[Activity]
For this exercise, retype all the data exactly and exclude every image.

[Source material]
-*-*-

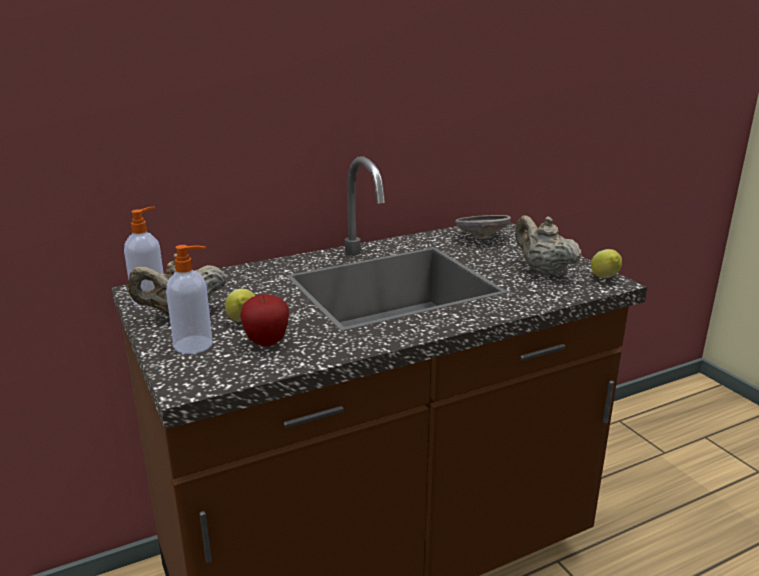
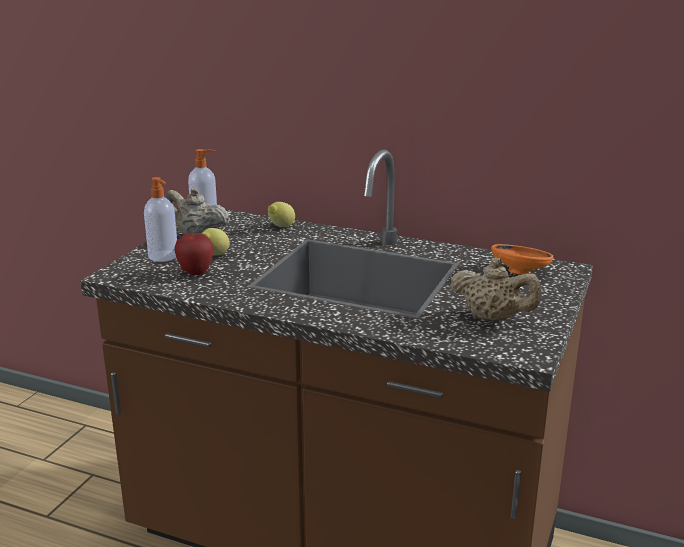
camera: 50 degrees right, 0 degrees up
grey bowl [455,215,511,239] -> orange bowl [491,244,554,275]
beige teapot [515,216,582,276] -> beige teapot turned 105 degrees clockwise [450,258,542,322]
lemon [591,249,622,278] -> lemon moved to [268,202,295,227]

-*-*-

[Finished task]
camera: 50 degrees right, 0 degrees up
grey bowl [455,215,511,239] -> orange bowl [491,244,554,275]
beige teapot [515,216,582,276] -> beige teapot turned 105 degrees clockwise [450,258,542,322]
lemon [591,249,622,278] -> lemon moved to [268,202,295,227]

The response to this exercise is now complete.